QUnit output is often passed through (or presented in) contexts where there is no HTML support. For example, most CI systems these days present build output as plain text (Jenkins, Travis CI, GitHub Actions, etc.). This includes e.g. when one uses cross-browser runners such as Karma, Headless Chrome via grunt-contrib-qunit, cloud browsers such via browserstack-runner, or e.g. when using QUnit to test a Node.js package.
Other examples exist within the browser, when using the TAP reporter, which prints to the browser console. While this is testing frontend JavaScript inside a browser, the web page is empty, with the QUnit results printed in the browser console.
If your need is mainly to make links clickable, perhaps an alternative would be for QUnit to do what browsers, terminals, and CI systems also do with their output - they automaticlaly scan for URLs in the plain text, and turn them into clickable links. Would that work for you?

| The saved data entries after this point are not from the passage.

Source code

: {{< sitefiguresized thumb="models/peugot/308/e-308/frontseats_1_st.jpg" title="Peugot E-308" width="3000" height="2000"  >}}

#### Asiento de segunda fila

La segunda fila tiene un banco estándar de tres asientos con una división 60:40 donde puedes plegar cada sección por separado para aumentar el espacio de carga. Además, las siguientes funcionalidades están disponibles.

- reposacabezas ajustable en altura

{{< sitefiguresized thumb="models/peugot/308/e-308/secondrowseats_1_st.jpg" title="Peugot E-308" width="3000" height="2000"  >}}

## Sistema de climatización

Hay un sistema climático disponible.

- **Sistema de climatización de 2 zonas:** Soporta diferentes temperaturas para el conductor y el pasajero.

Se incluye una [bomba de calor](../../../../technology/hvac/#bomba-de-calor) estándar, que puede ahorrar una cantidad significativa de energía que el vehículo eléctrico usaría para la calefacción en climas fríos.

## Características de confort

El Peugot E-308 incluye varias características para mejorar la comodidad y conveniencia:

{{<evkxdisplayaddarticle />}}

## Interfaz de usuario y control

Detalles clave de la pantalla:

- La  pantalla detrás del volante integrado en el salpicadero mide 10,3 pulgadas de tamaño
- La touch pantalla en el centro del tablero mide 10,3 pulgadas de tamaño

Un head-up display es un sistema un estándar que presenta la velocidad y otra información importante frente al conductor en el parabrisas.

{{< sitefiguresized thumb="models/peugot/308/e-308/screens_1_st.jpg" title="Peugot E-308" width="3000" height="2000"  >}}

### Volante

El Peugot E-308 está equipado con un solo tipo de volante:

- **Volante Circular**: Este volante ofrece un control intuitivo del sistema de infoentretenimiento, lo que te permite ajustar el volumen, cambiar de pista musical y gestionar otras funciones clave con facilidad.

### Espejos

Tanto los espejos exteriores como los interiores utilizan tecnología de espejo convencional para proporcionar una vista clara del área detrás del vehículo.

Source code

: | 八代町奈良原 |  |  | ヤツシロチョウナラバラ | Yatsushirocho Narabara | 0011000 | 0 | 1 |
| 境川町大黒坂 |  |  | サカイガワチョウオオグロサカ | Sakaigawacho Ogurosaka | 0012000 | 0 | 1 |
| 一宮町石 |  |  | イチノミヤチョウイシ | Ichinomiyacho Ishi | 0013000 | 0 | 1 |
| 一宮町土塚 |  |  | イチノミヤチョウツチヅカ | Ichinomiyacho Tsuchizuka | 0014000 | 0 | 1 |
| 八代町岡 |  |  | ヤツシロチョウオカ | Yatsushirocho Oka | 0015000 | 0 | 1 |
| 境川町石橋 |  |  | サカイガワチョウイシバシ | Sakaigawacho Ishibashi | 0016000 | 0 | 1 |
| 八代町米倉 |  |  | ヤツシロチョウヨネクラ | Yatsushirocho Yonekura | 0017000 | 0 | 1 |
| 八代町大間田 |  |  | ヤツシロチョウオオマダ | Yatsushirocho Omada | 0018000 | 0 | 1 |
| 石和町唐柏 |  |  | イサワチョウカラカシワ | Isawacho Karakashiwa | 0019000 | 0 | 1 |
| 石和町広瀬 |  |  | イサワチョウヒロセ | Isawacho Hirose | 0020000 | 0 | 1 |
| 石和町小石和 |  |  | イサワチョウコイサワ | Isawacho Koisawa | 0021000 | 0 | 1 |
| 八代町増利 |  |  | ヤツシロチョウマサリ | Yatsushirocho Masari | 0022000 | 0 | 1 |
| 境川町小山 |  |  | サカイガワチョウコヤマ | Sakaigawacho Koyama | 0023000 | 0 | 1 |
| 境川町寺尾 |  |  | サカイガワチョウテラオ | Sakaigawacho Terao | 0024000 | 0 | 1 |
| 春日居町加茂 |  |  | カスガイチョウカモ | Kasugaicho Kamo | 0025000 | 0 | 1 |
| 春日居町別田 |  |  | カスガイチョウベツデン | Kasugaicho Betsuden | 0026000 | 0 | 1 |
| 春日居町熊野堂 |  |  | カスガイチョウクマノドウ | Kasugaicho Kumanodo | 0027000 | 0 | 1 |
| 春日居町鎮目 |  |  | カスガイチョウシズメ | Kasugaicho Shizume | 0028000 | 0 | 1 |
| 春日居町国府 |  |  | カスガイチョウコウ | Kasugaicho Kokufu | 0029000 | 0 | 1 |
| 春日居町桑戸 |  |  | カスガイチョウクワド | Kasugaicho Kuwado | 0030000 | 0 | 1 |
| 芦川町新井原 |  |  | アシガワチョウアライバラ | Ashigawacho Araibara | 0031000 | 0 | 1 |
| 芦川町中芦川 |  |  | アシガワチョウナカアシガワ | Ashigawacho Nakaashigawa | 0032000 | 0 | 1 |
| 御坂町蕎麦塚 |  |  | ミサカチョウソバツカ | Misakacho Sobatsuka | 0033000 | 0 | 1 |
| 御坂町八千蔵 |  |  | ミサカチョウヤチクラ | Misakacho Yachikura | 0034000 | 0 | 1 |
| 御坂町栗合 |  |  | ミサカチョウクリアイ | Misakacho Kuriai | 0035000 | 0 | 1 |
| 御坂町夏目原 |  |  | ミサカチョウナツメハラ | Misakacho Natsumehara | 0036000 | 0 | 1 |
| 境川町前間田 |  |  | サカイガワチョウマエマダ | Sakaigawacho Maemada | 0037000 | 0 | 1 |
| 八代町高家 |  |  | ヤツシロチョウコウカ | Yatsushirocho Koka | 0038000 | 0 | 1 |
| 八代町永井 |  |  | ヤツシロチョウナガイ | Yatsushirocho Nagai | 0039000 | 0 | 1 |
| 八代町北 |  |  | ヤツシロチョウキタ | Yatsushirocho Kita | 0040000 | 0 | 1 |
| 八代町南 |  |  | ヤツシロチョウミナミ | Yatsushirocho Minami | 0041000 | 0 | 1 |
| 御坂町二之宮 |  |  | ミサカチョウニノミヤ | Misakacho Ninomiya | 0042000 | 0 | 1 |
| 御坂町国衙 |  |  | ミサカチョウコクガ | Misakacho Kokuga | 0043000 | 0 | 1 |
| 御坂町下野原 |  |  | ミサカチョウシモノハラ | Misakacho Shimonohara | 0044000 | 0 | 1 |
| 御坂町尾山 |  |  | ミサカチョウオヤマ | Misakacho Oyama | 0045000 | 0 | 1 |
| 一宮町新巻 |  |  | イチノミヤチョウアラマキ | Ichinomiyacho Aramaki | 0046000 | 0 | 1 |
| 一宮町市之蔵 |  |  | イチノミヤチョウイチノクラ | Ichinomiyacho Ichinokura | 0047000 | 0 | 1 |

A few other ideas based on your HTML proposal:
- QUnit could render the HTML code as unparsed HTML in these contexts. This seems suboptimal as that would look broken.
- QUnit could try to strip the HTML tags and render the remaining text. This would be fine for simple text styling, but for links this would make the URL inaccessible.
- QUnit could require that, if you specify an HTML message, that you also specify a plain text version. This would place extra work on developers and make for a more complicated Assertion API.